Moroccan seders blend cuisines of East and West

NEW YORK — “When most Americans think of Morocco, they envision Casablanca,” says Dani Moyal, discussing the mix of Muslim and French cultures among Jews in her homeland.

Although she was born in Fez, her husband hails from Casablanca, the city immortalized in the classic film of the same name starring Humphrey Bogart and Ingrid Bergman.

Jews inhabited Morocco for at least seven centuries before Arab settlers arrived. Many of them came from the Iberian Peninsula following the expulsion of Jews from Spain in 1492.

For the most part, Muslims have coexisted peacefully with Jews for more than 1,000 years in this North African nation on the Mediterranean Sea, which grants Jews full rights as citizens.

“Influenced by Muslim culture, our traditions are strong,” says Moyal, describing the Asian jewelry and caftans that Jewish and Muslim women wear.

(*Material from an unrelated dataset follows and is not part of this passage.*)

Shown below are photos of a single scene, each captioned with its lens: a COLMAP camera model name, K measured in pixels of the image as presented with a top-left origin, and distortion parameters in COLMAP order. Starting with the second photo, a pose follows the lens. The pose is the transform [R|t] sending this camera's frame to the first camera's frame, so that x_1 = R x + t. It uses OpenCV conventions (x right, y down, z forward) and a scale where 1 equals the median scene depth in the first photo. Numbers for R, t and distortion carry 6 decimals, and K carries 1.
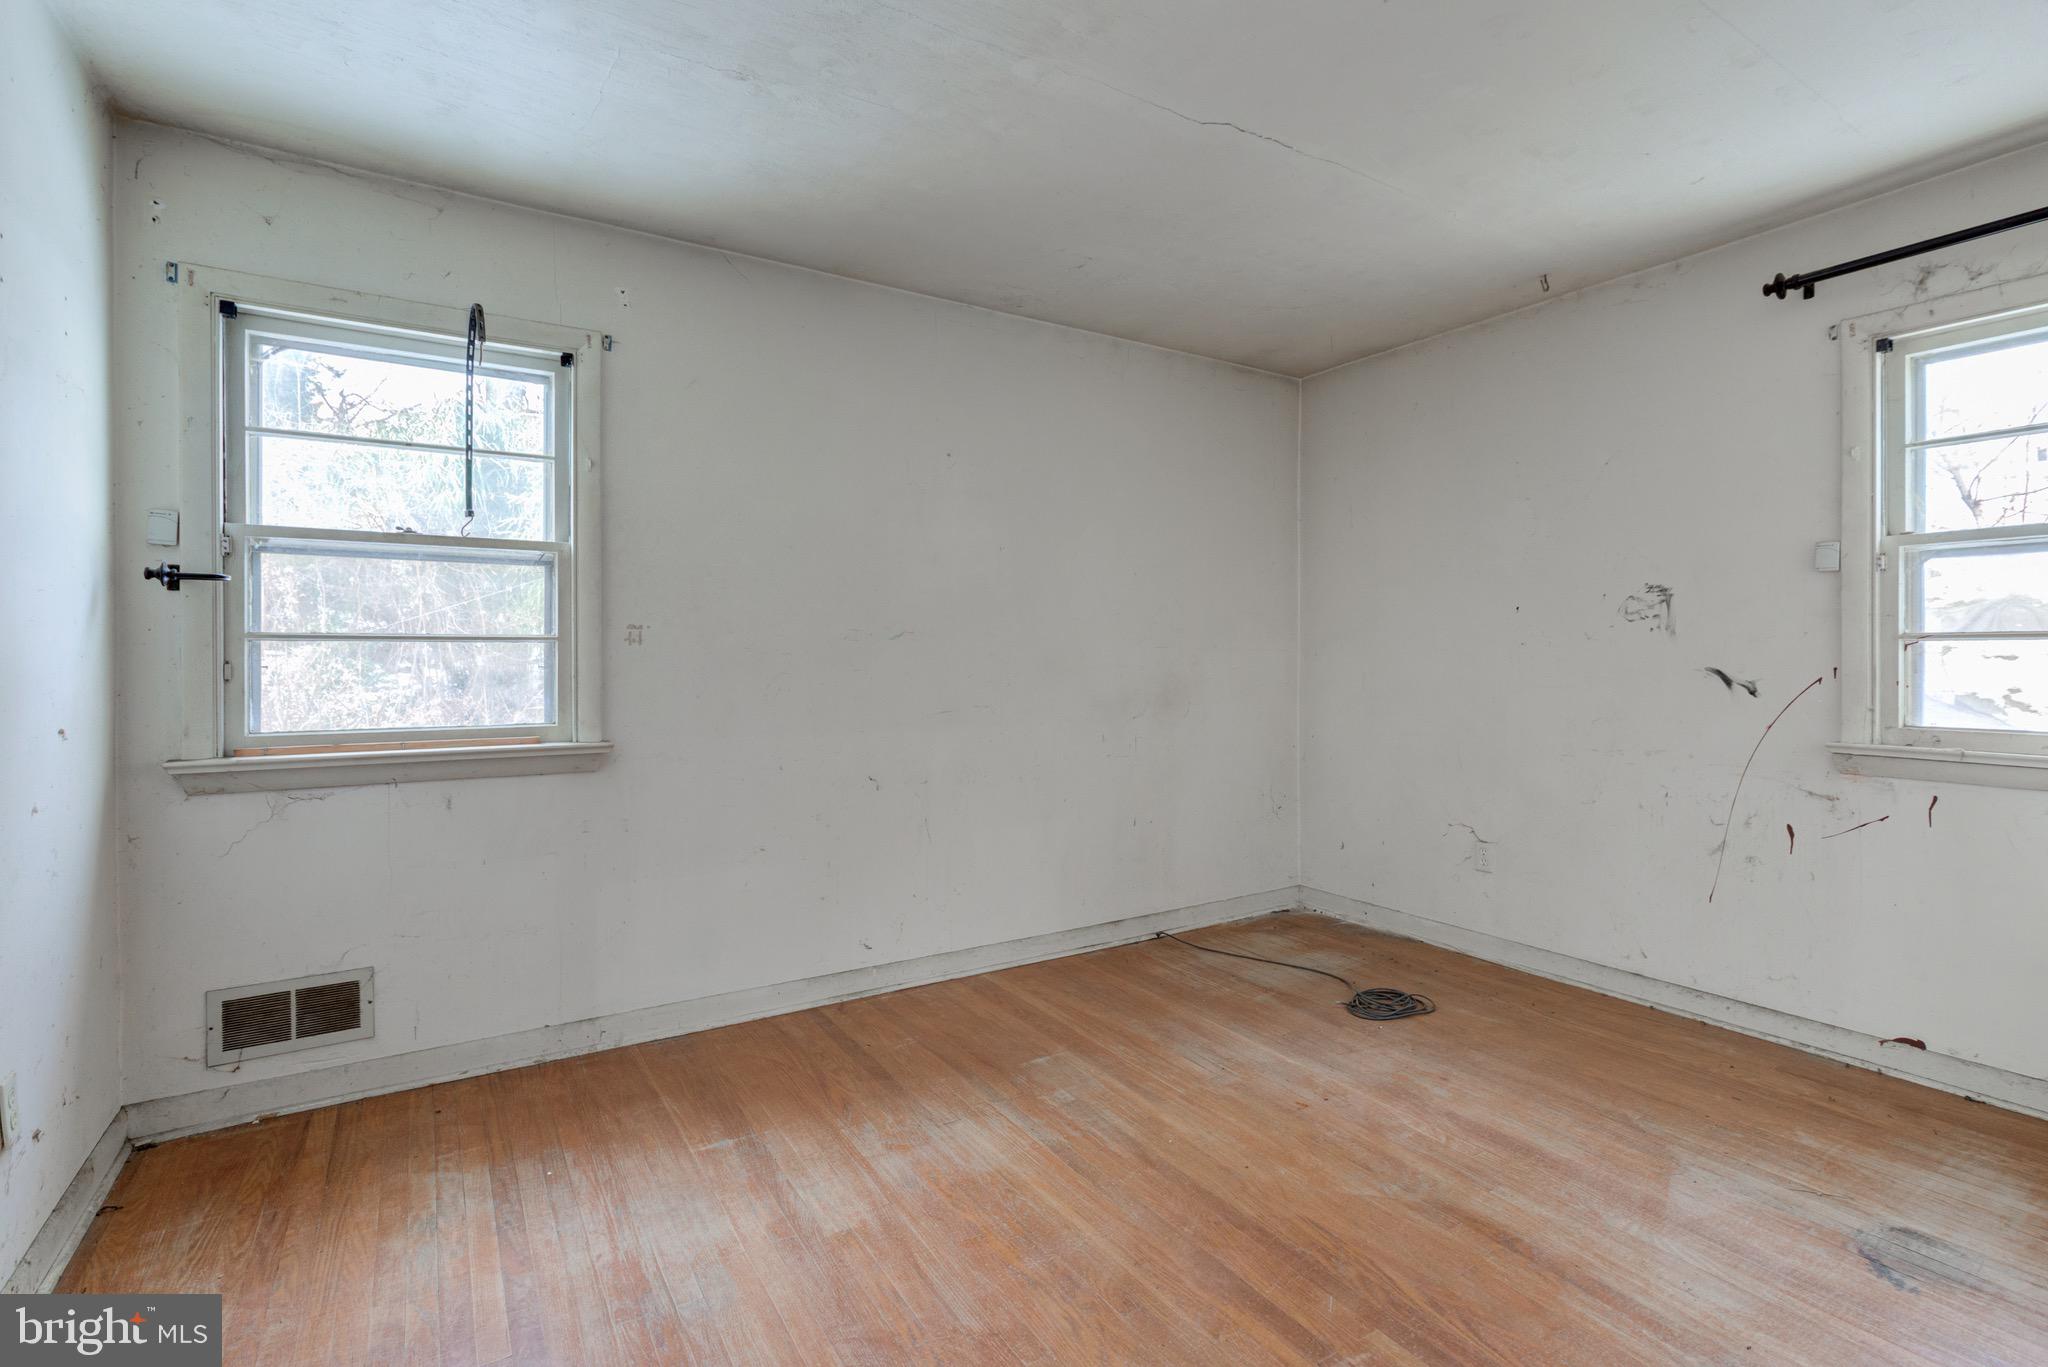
lens RADIAL K [[994.4, 0, 1030.8], [0, 994.4, 654.2], [0, 0, 1]] dist [0.002413, 0.001837]
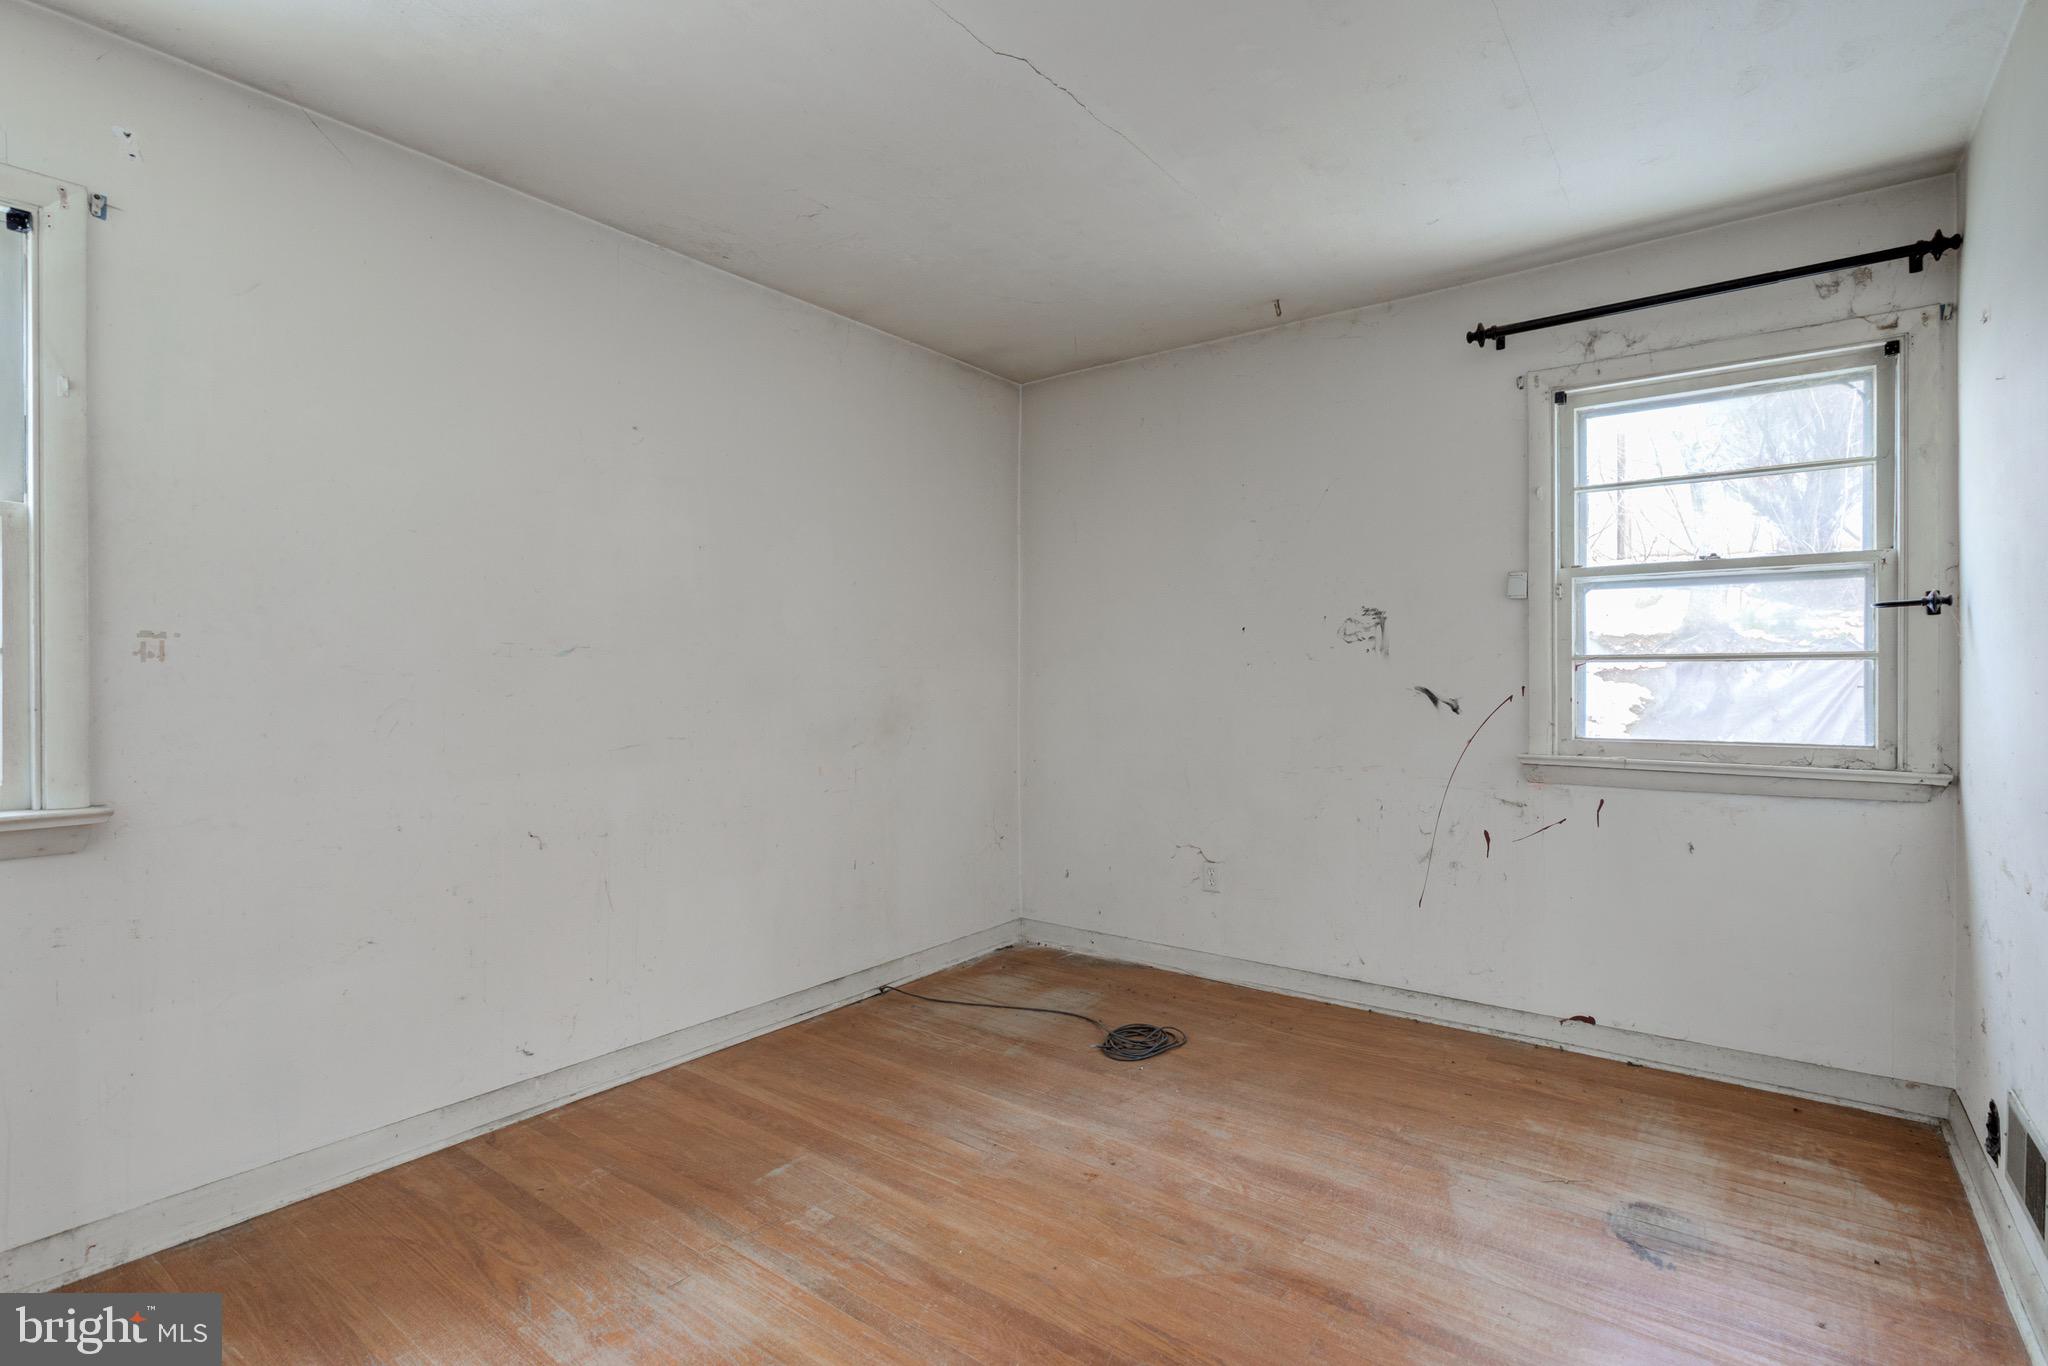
lens RADIAL K [[1003.3, 0, 1047.4], [0, 1003.3, 675.1], [0, 0, 1]] dist [-0.007176, 0.007739]
pose [[0.932125, -0.000612, 0.362136, -0.086476], [0.000736, 1.000000, -0.000206, 0.000927], [-0.362136, 0.000459, 0.932125, 0.160649]]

At weddings, brides run henna through their hair and don ornate handcrafted gowns embroidered with gold thread.

At sundown after the eighth day of Passover, it is Muslims who bring the holiday to a close, starting a unique festivity called the Mimouna (pronounced Me-moo-na). Muslim friends return flour to Jewish homes by arriving with enough cakes, cookies, pastries, breads and crepes to cover a dining-room table. Carrying wheat from the field, they drape branches around picture frames and mirrors, and on chandeliers and tables.

“The Mimouna is more fun than you can imagine,” says Moyal, explaining that Jews leave their front doors open all night. They go from place to place, stopping to enjoy sweets and tea, before moving on to the next family or returning home to receive guests. Moyal said that some people spontaneously stay and party at the last home they visit.

Although Mimouna celebrations haven’t caught on in New York, where Moyal now lives, in France, Canada and Israel, they are big events, equally popular among Ashkenazi Jews who are invited to join in by Moroccan friends. A celebration is scheduled at 7 p.m. Sunday, April 15 at the Albert L. Schultz Jewish Community Center in Palo Alto. For information, call (650) 344-8878.

Because most Mimouna confections call for flour, they are unsuitable for Passover consumption. But one of the most cherished recipes, zabane (pronounced za-ban), is made with whipped egg whites and sugar, beaten until the mixture is the gooey consistency of caramel. Served in a bowl, zabane is a pareve confection, eaten with a spoon.

Perusing recipes in the cookbook “La Cuisine Juive Morocaine,” written by Vivane et Nina Moryoussef, Moyal waxes poetic about the fresh vegetables and cilantro that flavor the dry fava bean soup that is served on the first and second nights of Passover. Sephardi custom permits people to partake in beans and rice during the holiday.

Reminiscing about Passover food evokes poignant memories of seders from long ago. Although Moyal has lived in America for two decades, in recent years she has started to really miss her homeland, where her parents still reside. Like them, much of Morocco’s Jewish population consists of couples whose grown children have immigrated to other countries.

In 1948, there were approximately 250,000 Jews in Morocco; today the population has dwindled to between 2,000 and 5,000.

“Morocco is something that’s a part of me; it’s very rich,” says Moyal, who is traveling home with her husband and three children for Passover.

At the seder, as she recites “Next year, in Jerusalem,” she will be overjoyed to be with her family in Fez.